**Selected excerpt**
Let’s be truthful in our industrial talks if they’re to bear any fruit

Striking doctors at Uhuru Park in Nairobi on February 15, 2017. PHOTO | EVANS HABIL | NATION MEDIA GROUP

What you need to know:

  • Public universities have dealt with strikes before and they have succeeded in bringing their employees to the negotiating table.
  • Now we know that an offer of Sh10 billion was given to the unions.

There are certain services that are central to the social security of any given society. Here I am thinking about services such as health, education and other closely related ones through which human beings are empowered.

These are services that are provided by a labour force of skilled individuals who expect to earn their living and make ends meet in the process.

It is bad commentary on any society and its management of the public sector when such service providers down their tools for a long period of time because they cannot agree with their employers on matters of remuneration.

In 2015, there was a protracted teachers’ strike. It naturally gave impetus to other public sector employees to use industrial action as a way of demanding better pay and conditions. This year is certainly not like 2015.

It is an election year and, whether one likes it or not, many Kenyans will view the ongoing doctors’ and lecturers’ strikes and any other that may come along in that light.

**Exercise directions**
Write out the column on industrial talks word for word, everything from "It is an election" down to "in that light.".

**Excerpted data**

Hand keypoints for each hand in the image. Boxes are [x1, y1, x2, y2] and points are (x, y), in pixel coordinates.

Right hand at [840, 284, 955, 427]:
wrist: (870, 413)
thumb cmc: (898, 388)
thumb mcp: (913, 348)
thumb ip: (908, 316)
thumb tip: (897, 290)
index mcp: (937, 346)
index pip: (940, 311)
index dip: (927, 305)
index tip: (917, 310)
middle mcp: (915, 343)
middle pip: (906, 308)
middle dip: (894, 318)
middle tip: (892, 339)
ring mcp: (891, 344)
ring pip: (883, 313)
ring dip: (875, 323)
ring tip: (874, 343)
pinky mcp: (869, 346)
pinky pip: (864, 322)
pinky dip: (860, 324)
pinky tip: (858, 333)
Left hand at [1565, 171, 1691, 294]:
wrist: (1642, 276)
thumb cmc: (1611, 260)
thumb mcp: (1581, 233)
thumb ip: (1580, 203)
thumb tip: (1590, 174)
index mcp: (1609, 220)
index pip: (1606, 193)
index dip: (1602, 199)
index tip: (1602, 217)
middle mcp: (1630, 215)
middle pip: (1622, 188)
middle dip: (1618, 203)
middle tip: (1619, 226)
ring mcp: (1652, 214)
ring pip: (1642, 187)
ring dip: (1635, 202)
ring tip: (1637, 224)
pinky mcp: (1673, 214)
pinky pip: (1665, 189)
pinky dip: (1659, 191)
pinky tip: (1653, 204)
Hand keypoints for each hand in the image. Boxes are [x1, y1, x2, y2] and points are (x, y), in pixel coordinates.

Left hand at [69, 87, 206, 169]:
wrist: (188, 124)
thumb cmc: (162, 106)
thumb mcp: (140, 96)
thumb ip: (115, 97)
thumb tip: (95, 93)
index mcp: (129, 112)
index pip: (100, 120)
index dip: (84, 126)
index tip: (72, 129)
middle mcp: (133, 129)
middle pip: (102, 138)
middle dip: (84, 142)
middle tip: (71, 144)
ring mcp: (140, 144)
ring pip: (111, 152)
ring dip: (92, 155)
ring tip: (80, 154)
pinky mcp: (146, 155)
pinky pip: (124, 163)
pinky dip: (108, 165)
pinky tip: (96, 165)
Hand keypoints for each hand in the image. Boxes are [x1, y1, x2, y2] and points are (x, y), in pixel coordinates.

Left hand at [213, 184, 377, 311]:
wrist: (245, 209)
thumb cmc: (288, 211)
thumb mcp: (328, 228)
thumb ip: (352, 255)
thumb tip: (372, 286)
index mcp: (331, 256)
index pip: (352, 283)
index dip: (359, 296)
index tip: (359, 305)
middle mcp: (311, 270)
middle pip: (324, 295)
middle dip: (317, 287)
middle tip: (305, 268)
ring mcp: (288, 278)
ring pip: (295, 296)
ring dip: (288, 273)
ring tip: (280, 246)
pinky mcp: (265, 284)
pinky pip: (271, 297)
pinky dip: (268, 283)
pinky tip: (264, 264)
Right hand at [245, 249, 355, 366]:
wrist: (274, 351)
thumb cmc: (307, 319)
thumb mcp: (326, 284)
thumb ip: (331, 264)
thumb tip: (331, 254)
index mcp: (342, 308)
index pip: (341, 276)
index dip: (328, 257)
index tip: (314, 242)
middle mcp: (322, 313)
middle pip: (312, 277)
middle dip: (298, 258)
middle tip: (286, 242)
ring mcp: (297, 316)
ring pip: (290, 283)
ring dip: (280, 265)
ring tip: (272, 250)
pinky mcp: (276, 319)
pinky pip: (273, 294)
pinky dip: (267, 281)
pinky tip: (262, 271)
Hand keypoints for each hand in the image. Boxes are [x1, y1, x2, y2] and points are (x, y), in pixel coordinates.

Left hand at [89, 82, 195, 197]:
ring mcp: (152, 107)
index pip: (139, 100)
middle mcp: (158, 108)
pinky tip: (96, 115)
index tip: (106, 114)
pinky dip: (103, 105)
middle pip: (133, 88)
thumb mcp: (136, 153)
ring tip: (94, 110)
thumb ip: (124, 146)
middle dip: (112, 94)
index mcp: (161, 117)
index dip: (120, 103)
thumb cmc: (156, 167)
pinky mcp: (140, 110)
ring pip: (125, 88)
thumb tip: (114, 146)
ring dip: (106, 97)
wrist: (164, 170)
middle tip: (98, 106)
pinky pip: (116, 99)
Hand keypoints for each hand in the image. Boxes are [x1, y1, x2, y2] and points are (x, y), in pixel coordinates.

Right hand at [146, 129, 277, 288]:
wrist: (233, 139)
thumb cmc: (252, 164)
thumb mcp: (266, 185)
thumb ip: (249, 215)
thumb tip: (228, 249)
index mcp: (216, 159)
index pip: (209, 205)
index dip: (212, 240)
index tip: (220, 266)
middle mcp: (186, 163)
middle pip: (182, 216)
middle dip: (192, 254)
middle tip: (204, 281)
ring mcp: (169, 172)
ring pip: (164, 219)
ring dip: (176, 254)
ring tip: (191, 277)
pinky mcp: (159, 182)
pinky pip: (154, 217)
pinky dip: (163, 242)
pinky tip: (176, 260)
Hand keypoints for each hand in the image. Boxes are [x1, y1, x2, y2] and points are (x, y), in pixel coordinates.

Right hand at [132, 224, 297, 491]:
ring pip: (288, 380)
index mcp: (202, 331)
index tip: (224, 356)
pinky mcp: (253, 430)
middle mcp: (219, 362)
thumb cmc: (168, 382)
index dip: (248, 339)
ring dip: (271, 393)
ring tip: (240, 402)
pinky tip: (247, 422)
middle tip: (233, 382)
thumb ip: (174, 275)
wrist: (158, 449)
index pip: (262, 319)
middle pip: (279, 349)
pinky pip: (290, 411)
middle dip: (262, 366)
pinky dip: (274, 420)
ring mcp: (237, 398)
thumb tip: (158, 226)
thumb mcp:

**Response box**
It is an election year and, whether one likes it or not, many Kenyans will view the ongoing doctors’ and lecturers’ strikes and any other that may come along in that light.